- [Document text]:
Most-read Wikipedia articles: French holly, Vietnamese sex positions and Japanese pornstars

A glimpse into national psyches.

Via Chris Applegate on Twitter, here's a list of the most viewed articles on each of the 35 most active versions of Wikipedia in 2012.

It's a curious collection of pieces: some boring, some weird, and most just vain. Let's look at the fun stuff first.

The weird

Japanese: AV女優一覧, a list of lists of "adult video" actresses. No English language version of this one, despite my, ahem, exhaustive research. I particularly like that it's not even a list of porn actresses; it's a list of lists of porn actresses.

Vietnamese: Danh sách tư thế quan hệ tình dục/Sex position. Because how else will you learn about sex positions?

German: Sackgasse/Cul-de-sac. I don't know why cul-de-sacs are such a source of curiosity for German-speakers. But they are.

French: Houx crénelé/Ilex crenata. French-speakers apparently care deeply about an ornamental species of holly native to east Asia.

The boring

Some countries use Wikipedia to look up normal boring things. How unimaginative of them.

- [Dataset excerpt]:
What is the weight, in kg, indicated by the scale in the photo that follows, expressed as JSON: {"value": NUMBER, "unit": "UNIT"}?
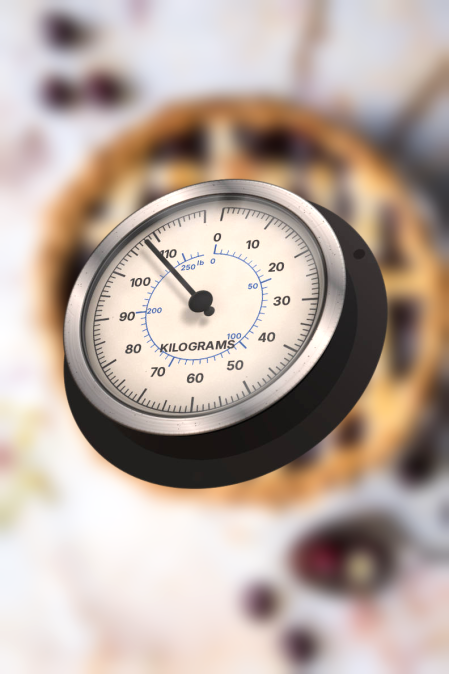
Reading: {"value": 108, "unit": "kg"}
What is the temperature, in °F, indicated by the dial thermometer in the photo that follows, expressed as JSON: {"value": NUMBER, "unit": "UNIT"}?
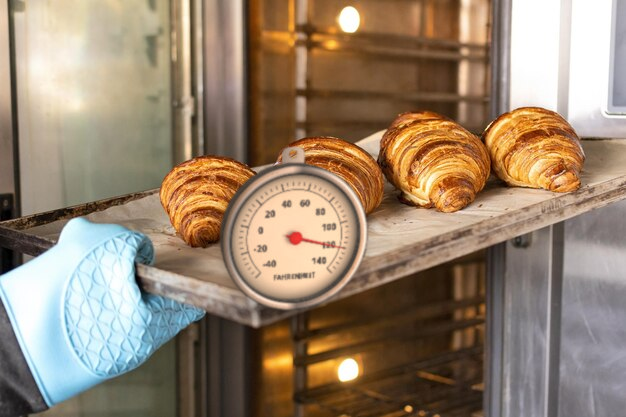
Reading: {"value": 120, "unit": "°F"}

- [Work item]:
Answer these questions from the article on most-read Wikipedia articles:
(a) How many versions of Wikipedia does the list cover?
(b) Which article topped the German-language Wikipedia?
(c) Where is the holly species that French speakers looked up native to?

- [The answer]:
(a) The 35 most active versions of Wikipedia.
(b) Sackgasse (Cul-de-sac).
(c) East Asia.